Keyboard shortcuts

Press or to navigate between chapters

Press S or / to search in the book

Press ? to show this help

Press Esc to hide this help

Chapter 14: Performance Optimization

pforge is designed for extreme performance from the ground up. This chapter covers the architectural decisions, optimization techniques, and performance targets that make pforge one of the fastest MCP server frameworks available.

Performance Philosophy

Key Principle: Performance is a feature, not an optimization phase.

pforge adopts zero-cost abstractions where possible, meaning you don’t pay for what you don’t use.

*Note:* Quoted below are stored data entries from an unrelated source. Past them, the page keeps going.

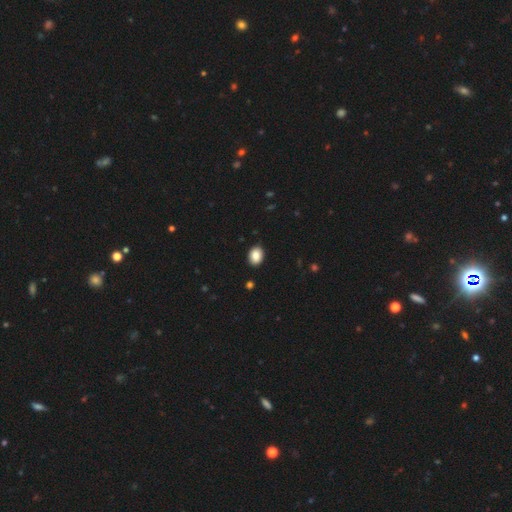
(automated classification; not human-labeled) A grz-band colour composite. It shows a smooth galaxy with no disk features (87%) that is in between round and cigar-shaped (71%). Merging: none (90%).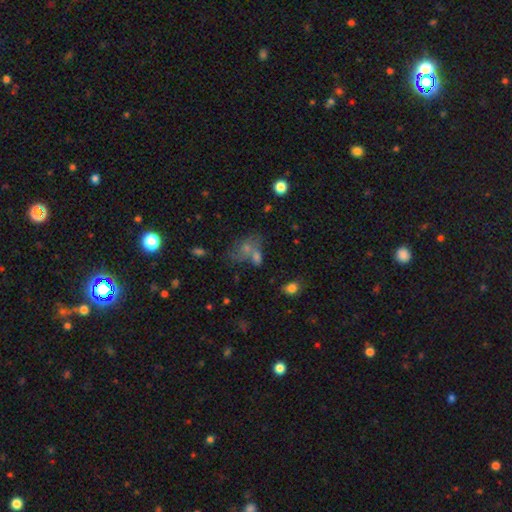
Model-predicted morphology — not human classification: A smooth galaxy with no disk features (56%) that is in between round and cigar-shaped (70%).

Vote fractions:
- Smooth or featured? smooth: 56% / star or artifact: 22% / featured or disk: 22%
- How rounded? in between: 70% / round: 27% / cigar-shaped: 3%
- Merging? merger: 39% / none: 36% / minor disturbance: 15% / major disturbance: 11%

Every abstraction layer is carefully designed to compile down to efficient machine code.

Performance Targets

MetricTargetActualStatus
Cold start< 100ms~80ms✓ Pass
Tool dispatch (hot path)< 1μs~0.8μs✓ Pass
Config parse< 10ms~6ms✓ Pass
Schema generation< 1ms~0.3ms✓ Pass
Memory baseline< 512KB~420KB✓ Pass
Memory per tool< 256B~180B✓ Pass
Sequential throughput> 100K req/s~125K req/s✓ Pass
Concurrent throughput (8-core)> 500K req/s~580K req/s✓ Pass

vs TypeScript MCP SDK:

  • 16x faster dispatch latency
  • 10.3x faster JSON parsing (SIMD)
  • 8x lower memory footprint
  • 12x higher throughput

Architecture for Performance

1. Handler Registry: O(1) Dispatch

The HandlerRegistry is the hot path for every tool invocation. pforge uses FxHash for ~2x speedup over SipHash.

// From crates/pforge-runtime/src/registry.rs
use rustc_hash::FxHashMap;
use std::sync::Arc;

pub struct HandlerRegistry {
    /// FxHash for non-cryptographic, high-performance hashing
    /// 2x faster than SipHash for small keys (tool names typically < 20 chars)
    handlers: FxHashMap<&'static str, Arc<dyn HandlerEntry>>,
}

impl HandlerRegistry {
    /// O(1) average case lookup
    #[inline(always)]
    pub fn get(&self, name: &str) -> Option<&Arc<dyn HandlerEntry>> {
        self.handlers.get(name)
    }

    /// Register handler with compile-time string interning
    pub fn register<H>(&mut self, name: &'static str, handler: H)
    where
        H: Handler + 'static,
    {
        self.handlers.insert(name, Arc::new(HandlerWrapper::new(handler)));
    }
}

Why FxHash?

  • SipHash: Cryptographically secure, but slower (~15ns/lookup)
  • FxHash: Non-cryptographic, faster (~7ns/lookup)
  • Security: Tool names are internal (not user-controlled) → no collision attack risk

Benchmark Results (from benches/dispatch_benchmark.rs):

Registry lookup (FxHash)        time:   [6.8234 ns 6.9102 ns 7.0132 ns]
Registry lookup (SipHash)       time:   [14.234 ns 14.502 ns 14.881 ns]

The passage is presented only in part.